**DIRECTIONS FOR THIS TASK:**
Print the whole listing below exactly, skipping every picture.

**DATA:**
=-=-=-=-=
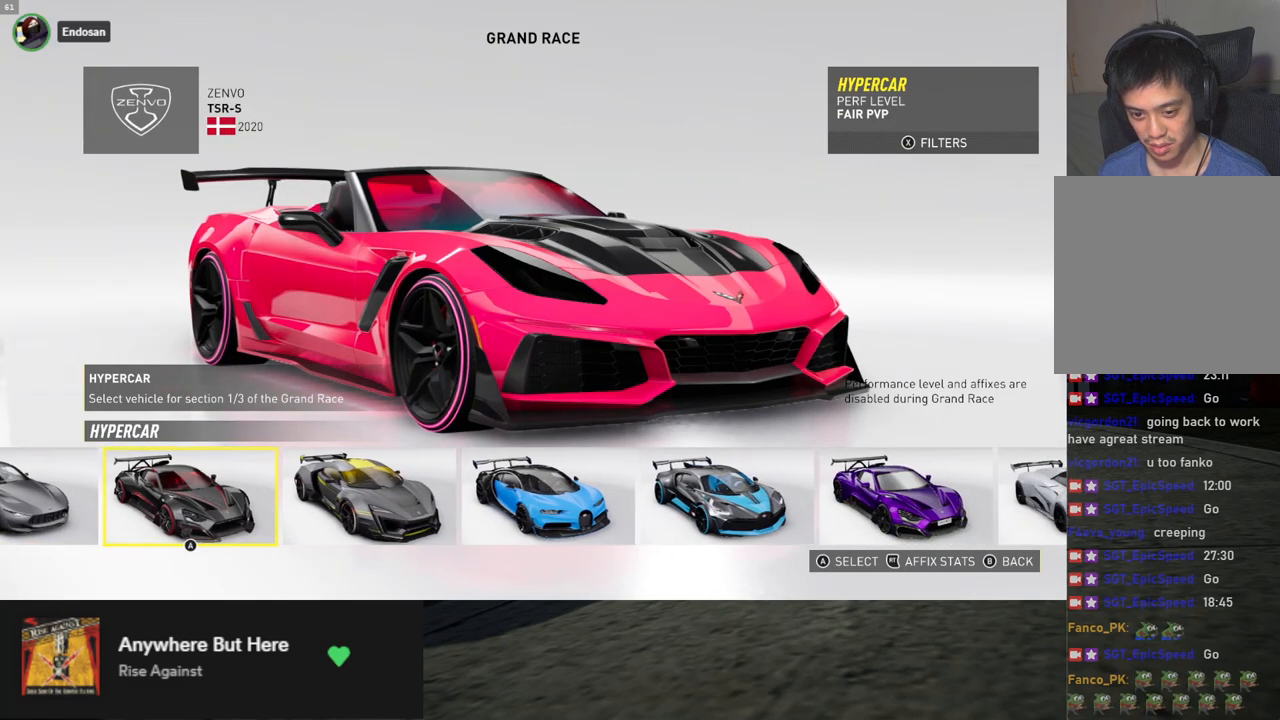
{"buttons": [], "left_stick": "center", "right_stick": "center", "events": [[167, "DPAD_RIGHT", "down"], [267, "DPAD_RIGHT", "up"], [351, "DPAD_RIGHT", "down"], [435, "DPAD_RIGHT", "up"]]}
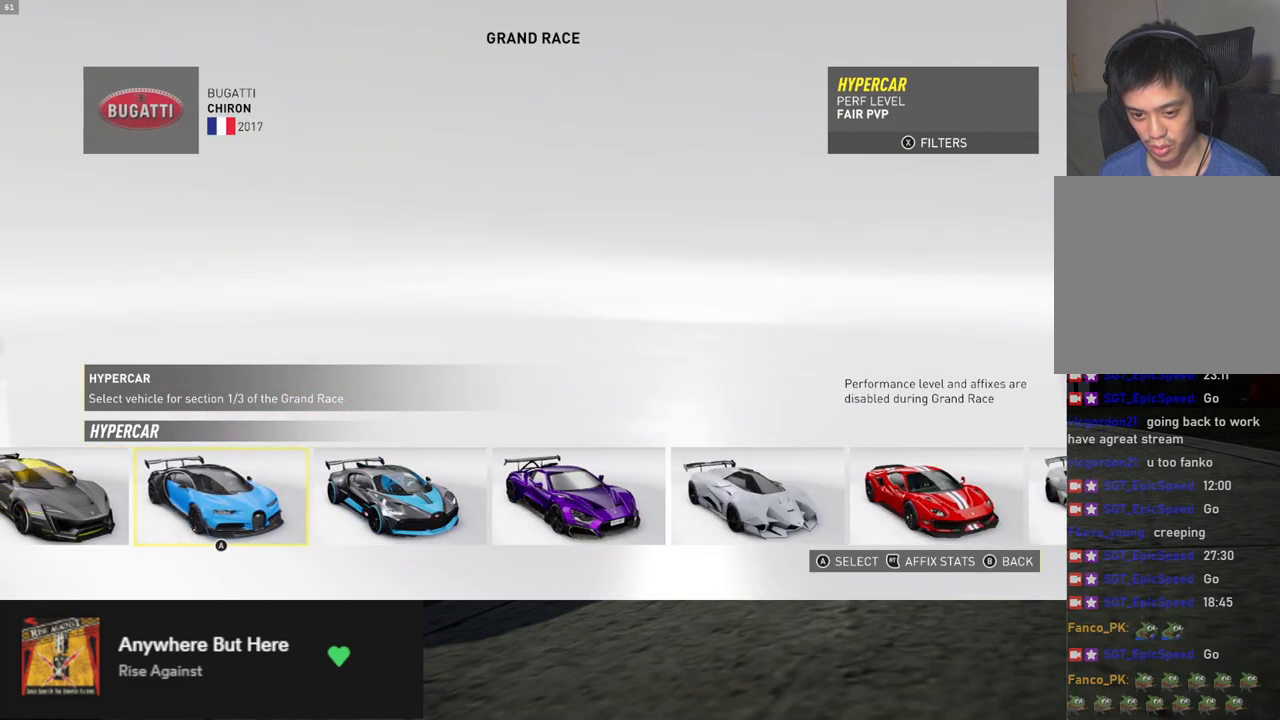
{"buttons": ["DPAD_RIGHT"], "left_stick": "center", "right_stick": "center", "events": [[484, "DPAD_RIGHT", "down"]]}
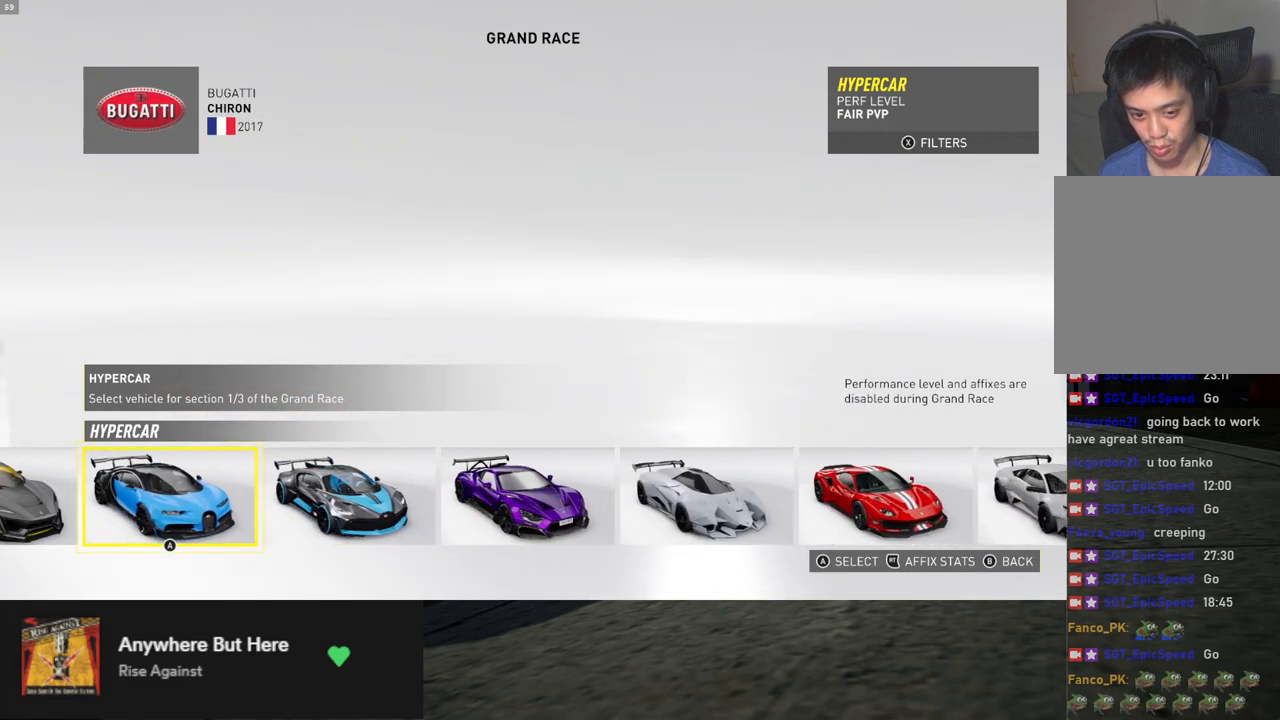
{"buttons": [], "left_stick": "center", "right_stick": "center", "events": [[67, "DPAD_RIGHT", "up"], [201, "DPAD_LEFT", "down"], [301, "DPAD_LEFT", "up"], [351, "DPAD_LEFT", "down"], [468, "DPAD_LEFT", "up"]]}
=-=-=-=-=
**PROBLEM SOLUTION:**
{"buttons": [], "left_stick": "center", "right_stick": "center", "events": [[167, "DPAD_RIGHT", "down"], [267, "DPAD_RIGHT", "up"], [351, "DPAD_RIGHT", "down"], [435, "DPAD_RIGHT", "up"]]}
{"buttons": ["DPAD_RIGHT"], "left_stick": "center", "right_stick": "center", "events": [[484, "DPAD_RIGHT", "down"]]}
{"buttons": [], "left_stick": "center", "right_stick": "center", "events": [[67, "DPAD_RIGHT", "up"], [201, "DPAD_LEFT", "down"], [301, "DPAD_LEFT", "up"], [351, "DPAD_LEFT", "down"], [468, "DPAD_LEFT", "up"]]}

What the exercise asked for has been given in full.